■ AIM OF THE TASK
Please repeat the line that contains "Так их назвали ученые в начале" and every line after it, exactly, through the end of the records.

Content starts

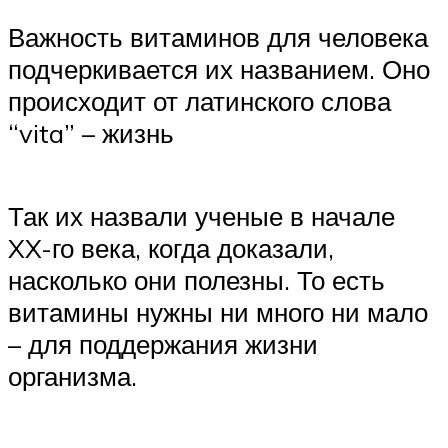
Важность витаминов для человека
подчеркивается их названием. Оно
происходит от латинского слова
“vita” – жизнь
Так их назвали ученые в начале
XX-го века, когда доказали,
насколько они полезны. То есть
витамины нужны ни много ни мало
– для поддержания жизни
организма.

Content ends

■ OUTPUT OF THE TASK
Так их назвали ученые в начале
XX-го века, когда доказали,
насколько они полезны. То есть
витамины нужны ни много ни мало
– для поддержания жизни
организма.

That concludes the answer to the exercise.